Brano scelto
===

Non sono un linguista, e mi sono avvicinato da pochissimo tempo all’affascinante mondo dell’etimologia. Ciò nonostante cercherò di riassumere brevemente alcune osservazioni da me effettuate nel periodo trascorso nella Catalunya, patria della lingua catalana, per motivi di studio. Ciò che dirò avrà valore di semplici osservazioni linguistiche: rimando a persone più dotte, istruite maggiormente sul tema, ed interessate ad approfondire, il verificare la bontà di ciò che dirò.
Il viaggiatore salentino che ascoltasse per la prima volta parlare un catalano rimarrebbe colpito dalla notevole diffusione, se confrontata con le lingue italiana e spagnola, del suono vocalico [u], un’abbondanza che è presente anche nel salentino. Il sistema vocalico catalano è formato da ben 8 vocali, le stesse della lingua italiana con l’aggiunta della vocale neutra ә, quel suono a metà fra una [a] e una [e] presente, ad esempio, nella lingua napoletana. La particolarità del catalano è che, sebbene nella scrittura siano presenti sia la ‘o’ che la ‘u’ in posizione atona, entrambe le lettere si pronunciano con il suono di u (la o si pronuncia come tale solo quando è vocale tonica). Il fenomeno della neutralizzazione di [o] e [u] atone in [u] è presente anche nella lingua salentina, la cui ortografia ha sempre risentito dell’influsso dell’ortografia italiana particolarmente trasparente dal punto di vista fonologico (più o meno, le parole si pronunciano
esattamente come si scrivono). Tale particolarità, da sola, crea una grandissima quantità di analogie tra le due lingue catalana e salentina. A titolo di esempio:
[SAL] jeu parlu [CAT] jo parlo (pron: parlu)

===

Dati forniti
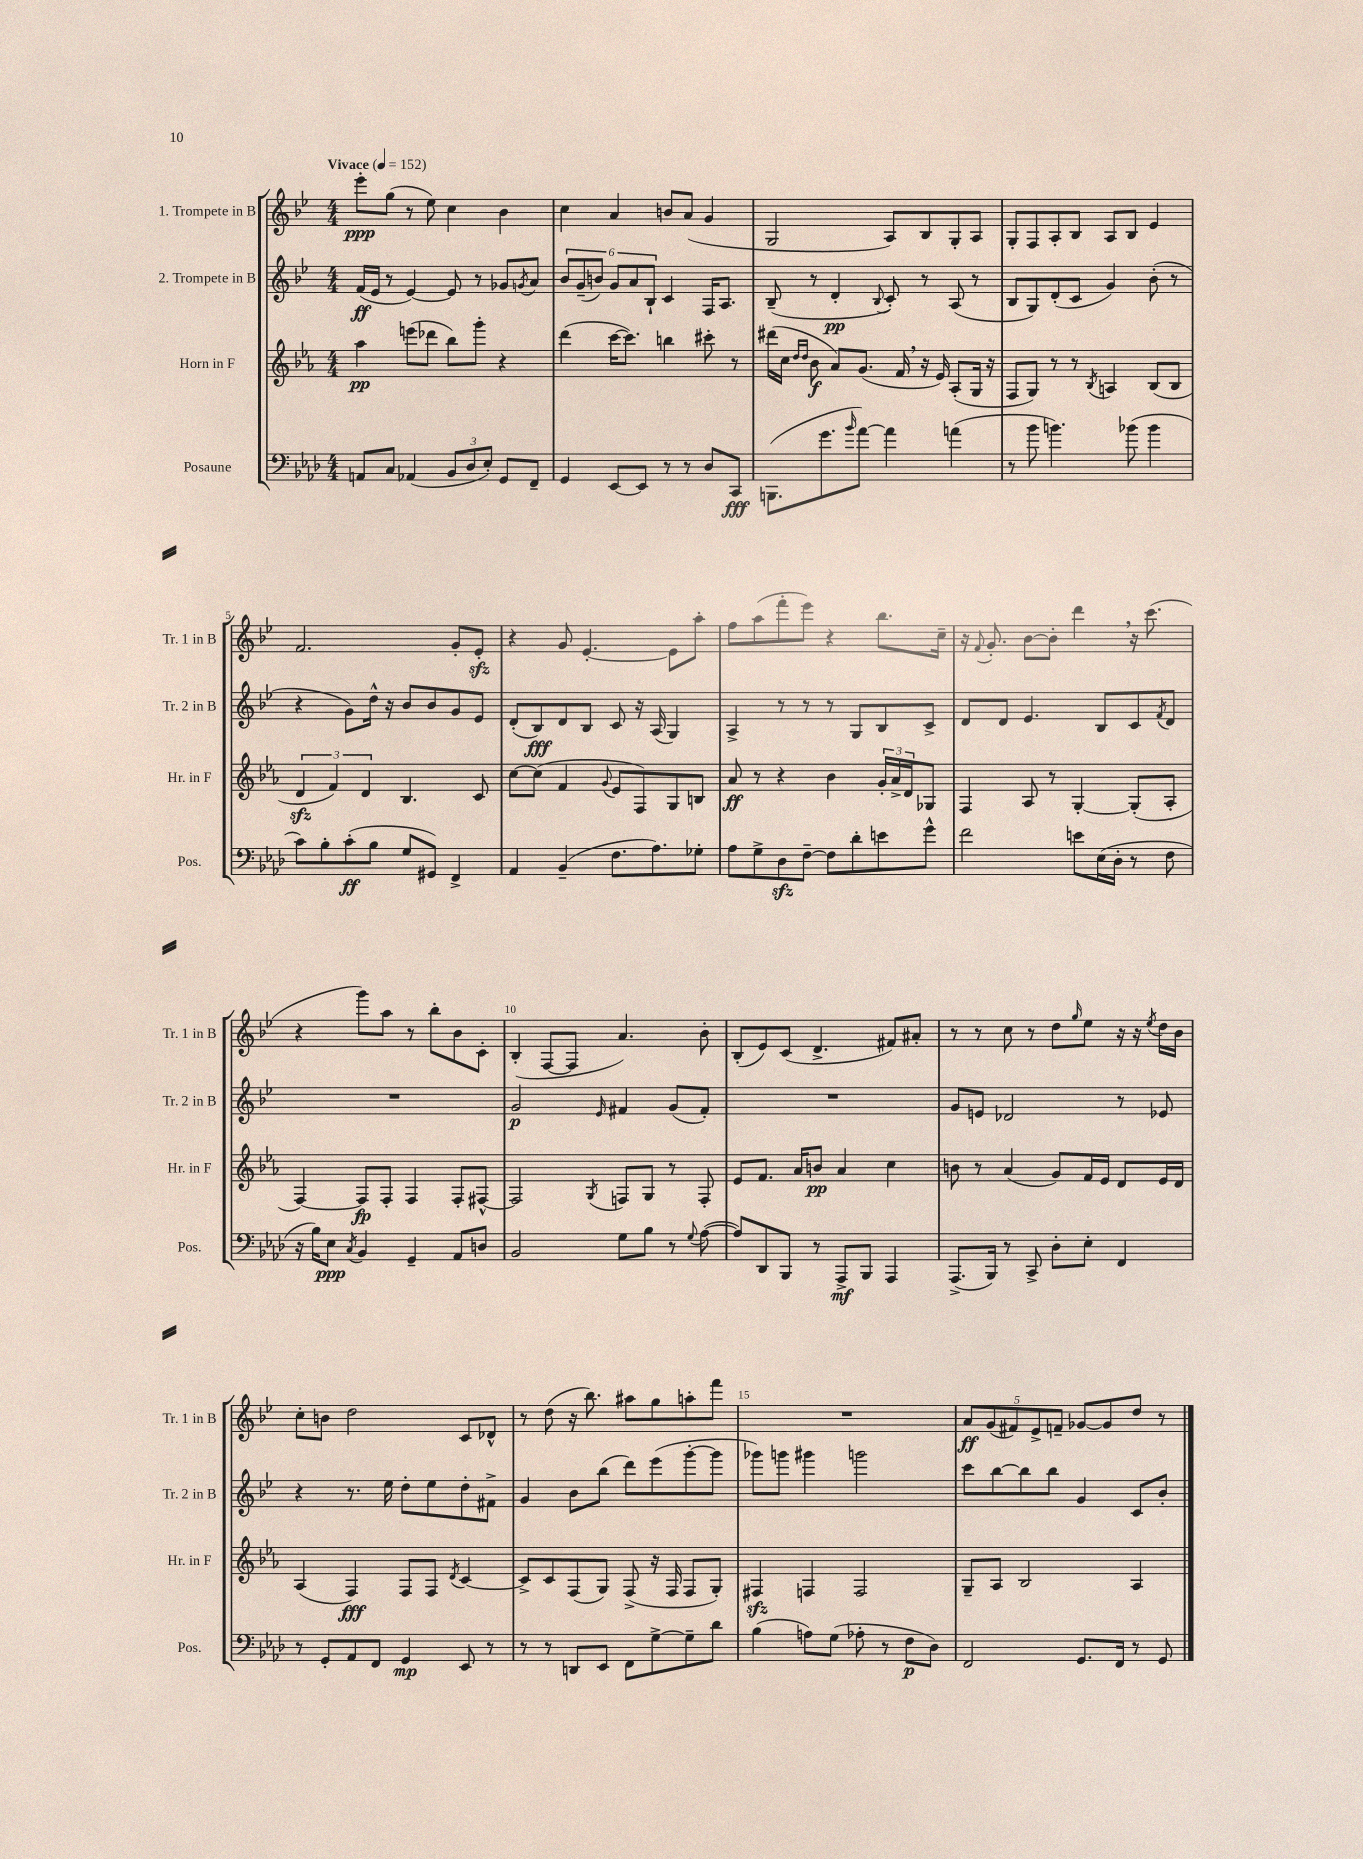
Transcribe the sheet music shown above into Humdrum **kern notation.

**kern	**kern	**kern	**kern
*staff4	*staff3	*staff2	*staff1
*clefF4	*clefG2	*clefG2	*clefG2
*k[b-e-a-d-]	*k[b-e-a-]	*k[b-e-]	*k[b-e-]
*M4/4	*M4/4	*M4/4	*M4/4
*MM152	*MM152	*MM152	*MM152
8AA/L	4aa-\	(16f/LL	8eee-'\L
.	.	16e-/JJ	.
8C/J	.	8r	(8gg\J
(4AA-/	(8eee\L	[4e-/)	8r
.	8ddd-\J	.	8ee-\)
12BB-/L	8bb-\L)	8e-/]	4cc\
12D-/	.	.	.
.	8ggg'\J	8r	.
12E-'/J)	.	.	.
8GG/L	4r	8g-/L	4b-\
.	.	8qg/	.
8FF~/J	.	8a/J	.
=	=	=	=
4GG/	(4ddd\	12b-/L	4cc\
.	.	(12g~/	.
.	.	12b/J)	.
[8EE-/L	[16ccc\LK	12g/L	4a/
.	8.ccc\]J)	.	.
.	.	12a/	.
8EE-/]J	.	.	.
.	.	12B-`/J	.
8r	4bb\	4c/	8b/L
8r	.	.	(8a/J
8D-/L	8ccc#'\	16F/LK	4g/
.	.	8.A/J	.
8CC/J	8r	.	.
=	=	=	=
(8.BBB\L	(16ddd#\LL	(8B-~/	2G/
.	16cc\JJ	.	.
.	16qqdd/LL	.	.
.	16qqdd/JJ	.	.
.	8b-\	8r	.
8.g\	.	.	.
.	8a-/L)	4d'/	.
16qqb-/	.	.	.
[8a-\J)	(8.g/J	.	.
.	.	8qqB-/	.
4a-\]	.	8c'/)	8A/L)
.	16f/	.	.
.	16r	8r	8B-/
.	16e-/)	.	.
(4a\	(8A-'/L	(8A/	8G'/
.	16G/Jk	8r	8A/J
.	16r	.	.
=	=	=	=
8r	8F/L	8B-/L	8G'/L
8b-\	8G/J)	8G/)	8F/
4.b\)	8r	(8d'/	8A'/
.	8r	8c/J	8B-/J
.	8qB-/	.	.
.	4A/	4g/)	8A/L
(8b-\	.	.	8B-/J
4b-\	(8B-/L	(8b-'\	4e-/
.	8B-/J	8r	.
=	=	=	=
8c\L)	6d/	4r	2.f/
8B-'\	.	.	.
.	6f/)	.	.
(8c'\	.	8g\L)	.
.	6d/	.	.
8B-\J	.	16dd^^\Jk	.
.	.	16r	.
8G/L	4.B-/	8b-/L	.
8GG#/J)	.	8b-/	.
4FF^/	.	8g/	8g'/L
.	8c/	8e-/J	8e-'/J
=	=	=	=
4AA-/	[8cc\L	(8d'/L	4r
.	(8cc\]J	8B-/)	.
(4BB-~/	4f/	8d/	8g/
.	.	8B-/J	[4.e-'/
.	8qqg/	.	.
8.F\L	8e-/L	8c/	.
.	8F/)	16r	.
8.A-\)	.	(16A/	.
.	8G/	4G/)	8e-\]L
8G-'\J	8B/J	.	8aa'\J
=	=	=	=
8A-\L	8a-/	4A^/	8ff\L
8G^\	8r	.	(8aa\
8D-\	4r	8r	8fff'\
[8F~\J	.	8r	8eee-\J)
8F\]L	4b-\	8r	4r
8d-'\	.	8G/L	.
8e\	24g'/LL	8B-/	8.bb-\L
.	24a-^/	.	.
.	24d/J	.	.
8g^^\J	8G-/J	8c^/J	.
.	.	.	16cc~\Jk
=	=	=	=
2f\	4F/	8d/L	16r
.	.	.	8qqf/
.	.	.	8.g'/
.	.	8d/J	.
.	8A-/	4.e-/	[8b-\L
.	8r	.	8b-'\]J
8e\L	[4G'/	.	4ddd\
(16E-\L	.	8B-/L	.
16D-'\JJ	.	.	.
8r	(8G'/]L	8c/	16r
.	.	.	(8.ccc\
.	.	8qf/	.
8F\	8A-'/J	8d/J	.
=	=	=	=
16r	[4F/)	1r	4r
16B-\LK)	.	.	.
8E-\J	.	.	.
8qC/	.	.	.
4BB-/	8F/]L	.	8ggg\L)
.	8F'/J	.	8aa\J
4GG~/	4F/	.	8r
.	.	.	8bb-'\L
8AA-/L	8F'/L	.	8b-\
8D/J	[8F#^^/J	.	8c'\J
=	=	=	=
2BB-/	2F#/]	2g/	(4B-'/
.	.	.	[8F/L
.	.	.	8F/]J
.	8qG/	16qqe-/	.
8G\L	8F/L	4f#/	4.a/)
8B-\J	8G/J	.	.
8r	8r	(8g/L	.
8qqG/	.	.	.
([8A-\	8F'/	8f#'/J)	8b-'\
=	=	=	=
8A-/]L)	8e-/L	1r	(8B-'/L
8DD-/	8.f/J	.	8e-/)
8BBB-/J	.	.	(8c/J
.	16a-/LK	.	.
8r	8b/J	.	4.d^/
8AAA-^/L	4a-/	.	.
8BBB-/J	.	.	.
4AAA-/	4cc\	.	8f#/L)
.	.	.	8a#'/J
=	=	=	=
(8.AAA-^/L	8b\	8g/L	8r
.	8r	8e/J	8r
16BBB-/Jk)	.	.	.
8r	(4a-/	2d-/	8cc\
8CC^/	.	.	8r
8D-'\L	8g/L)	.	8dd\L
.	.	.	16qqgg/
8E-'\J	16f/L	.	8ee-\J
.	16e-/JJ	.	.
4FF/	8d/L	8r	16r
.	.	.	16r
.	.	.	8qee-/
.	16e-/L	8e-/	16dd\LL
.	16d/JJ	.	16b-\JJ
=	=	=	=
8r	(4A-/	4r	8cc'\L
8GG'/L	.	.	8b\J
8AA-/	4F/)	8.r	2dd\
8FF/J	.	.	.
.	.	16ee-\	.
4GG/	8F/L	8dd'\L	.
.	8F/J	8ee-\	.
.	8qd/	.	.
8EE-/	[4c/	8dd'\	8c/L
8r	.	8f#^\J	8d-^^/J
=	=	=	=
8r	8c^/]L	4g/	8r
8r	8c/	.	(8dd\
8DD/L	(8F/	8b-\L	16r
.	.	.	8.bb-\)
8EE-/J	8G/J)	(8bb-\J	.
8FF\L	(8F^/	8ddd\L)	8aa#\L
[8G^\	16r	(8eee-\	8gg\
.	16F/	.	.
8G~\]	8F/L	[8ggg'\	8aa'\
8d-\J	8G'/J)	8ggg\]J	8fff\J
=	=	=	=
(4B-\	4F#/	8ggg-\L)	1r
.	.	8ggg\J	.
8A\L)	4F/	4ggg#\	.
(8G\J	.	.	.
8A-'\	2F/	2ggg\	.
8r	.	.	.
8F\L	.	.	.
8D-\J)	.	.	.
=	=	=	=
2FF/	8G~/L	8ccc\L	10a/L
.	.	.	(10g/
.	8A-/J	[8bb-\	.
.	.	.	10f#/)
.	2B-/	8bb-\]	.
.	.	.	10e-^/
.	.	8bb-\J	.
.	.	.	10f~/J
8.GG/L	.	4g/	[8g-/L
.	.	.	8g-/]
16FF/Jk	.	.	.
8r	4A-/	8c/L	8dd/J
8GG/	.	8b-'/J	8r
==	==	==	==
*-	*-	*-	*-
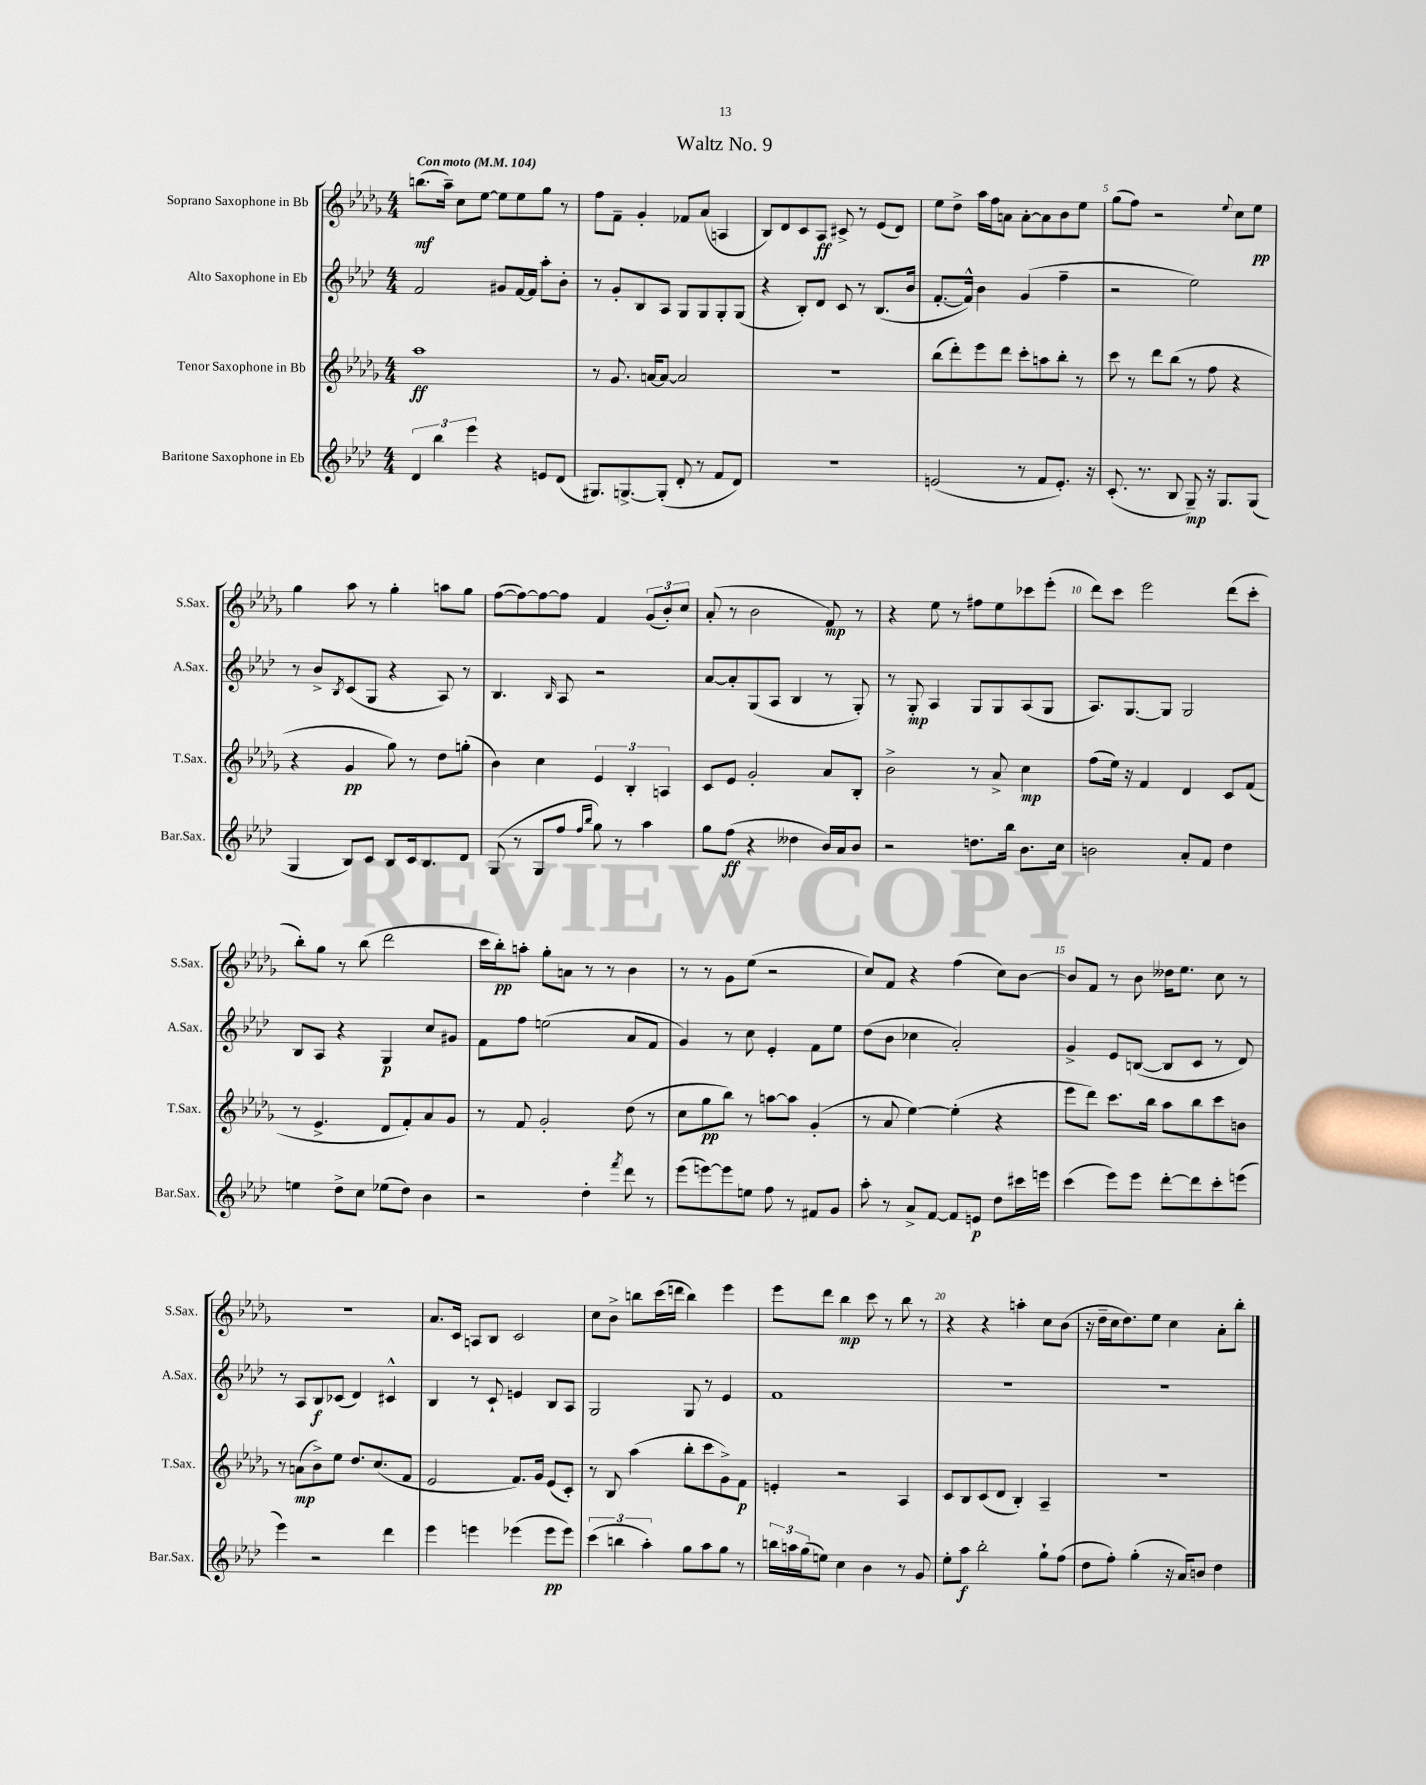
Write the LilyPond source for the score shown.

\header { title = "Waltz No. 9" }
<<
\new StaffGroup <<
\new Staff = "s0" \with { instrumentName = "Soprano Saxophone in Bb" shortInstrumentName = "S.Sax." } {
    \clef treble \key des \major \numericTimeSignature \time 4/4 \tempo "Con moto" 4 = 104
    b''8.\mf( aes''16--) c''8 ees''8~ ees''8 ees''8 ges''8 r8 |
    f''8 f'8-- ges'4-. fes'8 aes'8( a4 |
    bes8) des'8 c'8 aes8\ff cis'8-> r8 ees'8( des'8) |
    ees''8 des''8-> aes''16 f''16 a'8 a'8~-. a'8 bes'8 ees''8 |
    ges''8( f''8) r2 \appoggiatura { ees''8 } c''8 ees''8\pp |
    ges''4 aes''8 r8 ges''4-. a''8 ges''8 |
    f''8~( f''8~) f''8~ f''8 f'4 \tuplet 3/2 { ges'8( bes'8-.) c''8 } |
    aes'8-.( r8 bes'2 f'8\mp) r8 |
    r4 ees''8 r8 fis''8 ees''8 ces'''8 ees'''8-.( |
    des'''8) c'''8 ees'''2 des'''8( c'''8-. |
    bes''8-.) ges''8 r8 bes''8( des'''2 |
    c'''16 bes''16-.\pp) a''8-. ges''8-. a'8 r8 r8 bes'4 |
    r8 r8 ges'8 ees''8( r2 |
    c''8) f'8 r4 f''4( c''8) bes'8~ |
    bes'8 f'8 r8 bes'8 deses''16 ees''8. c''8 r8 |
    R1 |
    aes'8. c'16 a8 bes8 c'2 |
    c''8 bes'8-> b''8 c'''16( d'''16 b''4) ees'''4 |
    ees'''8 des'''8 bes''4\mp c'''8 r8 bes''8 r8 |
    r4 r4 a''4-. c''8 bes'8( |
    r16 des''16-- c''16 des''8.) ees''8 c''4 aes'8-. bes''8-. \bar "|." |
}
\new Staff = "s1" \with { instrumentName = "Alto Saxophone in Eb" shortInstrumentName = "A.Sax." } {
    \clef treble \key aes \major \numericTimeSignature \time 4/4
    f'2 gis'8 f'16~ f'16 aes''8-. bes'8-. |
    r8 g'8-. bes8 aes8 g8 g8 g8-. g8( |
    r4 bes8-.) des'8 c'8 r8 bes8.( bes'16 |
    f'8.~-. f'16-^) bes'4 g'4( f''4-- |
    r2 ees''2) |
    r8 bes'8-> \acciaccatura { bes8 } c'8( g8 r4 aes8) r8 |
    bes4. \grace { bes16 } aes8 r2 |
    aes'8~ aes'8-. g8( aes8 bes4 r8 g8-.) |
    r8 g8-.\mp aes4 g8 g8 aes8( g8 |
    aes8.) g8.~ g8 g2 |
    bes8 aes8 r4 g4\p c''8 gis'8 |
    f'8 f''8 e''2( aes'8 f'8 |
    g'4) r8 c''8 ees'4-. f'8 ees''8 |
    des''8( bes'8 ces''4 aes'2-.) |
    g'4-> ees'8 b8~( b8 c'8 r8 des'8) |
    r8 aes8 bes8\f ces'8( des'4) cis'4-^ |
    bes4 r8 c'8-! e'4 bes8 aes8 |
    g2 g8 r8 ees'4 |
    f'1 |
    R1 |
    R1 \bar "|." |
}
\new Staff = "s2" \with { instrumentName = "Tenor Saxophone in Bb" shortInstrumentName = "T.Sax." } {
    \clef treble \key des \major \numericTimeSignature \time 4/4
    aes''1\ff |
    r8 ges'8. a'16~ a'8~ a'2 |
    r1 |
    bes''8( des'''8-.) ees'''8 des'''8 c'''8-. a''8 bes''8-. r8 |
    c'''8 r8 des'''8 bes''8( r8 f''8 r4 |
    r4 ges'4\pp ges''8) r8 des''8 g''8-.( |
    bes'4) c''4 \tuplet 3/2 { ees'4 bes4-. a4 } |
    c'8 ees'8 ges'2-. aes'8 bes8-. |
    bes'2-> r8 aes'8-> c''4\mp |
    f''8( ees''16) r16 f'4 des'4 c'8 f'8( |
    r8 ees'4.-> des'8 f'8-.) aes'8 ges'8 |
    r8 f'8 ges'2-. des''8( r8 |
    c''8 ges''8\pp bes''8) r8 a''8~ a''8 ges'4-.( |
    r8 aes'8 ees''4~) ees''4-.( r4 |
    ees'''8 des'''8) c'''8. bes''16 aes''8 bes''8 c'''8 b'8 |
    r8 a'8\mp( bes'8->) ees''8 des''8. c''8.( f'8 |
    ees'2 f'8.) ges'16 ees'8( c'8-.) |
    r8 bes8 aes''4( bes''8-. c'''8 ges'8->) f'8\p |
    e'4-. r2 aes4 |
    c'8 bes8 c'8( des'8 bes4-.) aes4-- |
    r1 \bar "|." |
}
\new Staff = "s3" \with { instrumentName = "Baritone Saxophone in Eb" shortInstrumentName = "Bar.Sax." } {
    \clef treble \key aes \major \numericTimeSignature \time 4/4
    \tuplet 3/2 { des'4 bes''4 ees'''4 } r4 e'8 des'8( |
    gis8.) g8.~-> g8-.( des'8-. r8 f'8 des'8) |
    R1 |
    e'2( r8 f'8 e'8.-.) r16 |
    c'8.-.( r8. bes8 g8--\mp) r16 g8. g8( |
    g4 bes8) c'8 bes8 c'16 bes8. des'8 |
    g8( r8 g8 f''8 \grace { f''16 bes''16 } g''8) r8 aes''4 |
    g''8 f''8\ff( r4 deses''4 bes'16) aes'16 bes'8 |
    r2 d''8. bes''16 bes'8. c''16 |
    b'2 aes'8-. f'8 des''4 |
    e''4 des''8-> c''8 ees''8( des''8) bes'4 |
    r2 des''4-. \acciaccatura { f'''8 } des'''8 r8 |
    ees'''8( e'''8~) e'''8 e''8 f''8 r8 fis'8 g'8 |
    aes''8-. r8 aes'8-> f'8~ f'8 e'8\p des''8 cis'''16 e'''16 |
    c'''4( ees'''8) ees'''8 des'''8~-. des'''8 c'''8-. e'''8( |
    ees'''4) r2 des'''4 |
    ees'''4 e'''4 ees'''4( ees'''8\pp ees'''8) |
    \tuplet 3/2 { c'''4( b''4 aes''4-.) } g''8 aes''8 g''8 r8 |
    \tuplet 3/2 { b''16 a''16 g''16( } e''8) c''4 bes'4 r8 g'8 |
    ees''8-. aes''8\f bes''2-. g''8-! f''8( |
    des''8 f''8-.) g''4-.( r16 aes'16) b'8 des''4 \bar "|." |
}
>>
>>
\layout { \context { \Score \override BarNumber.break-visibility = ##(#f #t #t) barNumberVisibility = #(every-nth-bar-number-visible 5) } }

===

Cosa fare
1. Ricopia la parte del brano sul catalano e il salentino compresa tra "Non sono un" e "ciò che dirò.", estremi inclusi.
2. Elenca tutte le lingue nominate nel brano.

Risposte complete
1.
Non sono un linguista, e mi sono avvicinato da pochissimo tempo all’affascinante mondo dell’etimologia. Ciò nonostante cercherò di riassumere brevemente alcune osservazioni da me effettuate nel periodo trascorso nella Catalunya, patria della lingua catalana, per motivi di studio. Ciò che dirò avrà valore di semplici osservazioni linguistiche: rimando a persone più dotte, istruite maggiormente sul tema, ed interessate ad approfondire, il verificare la bontà di ciò che dirò.

2. catalano, italiano, spagnolo, salentino, napoletano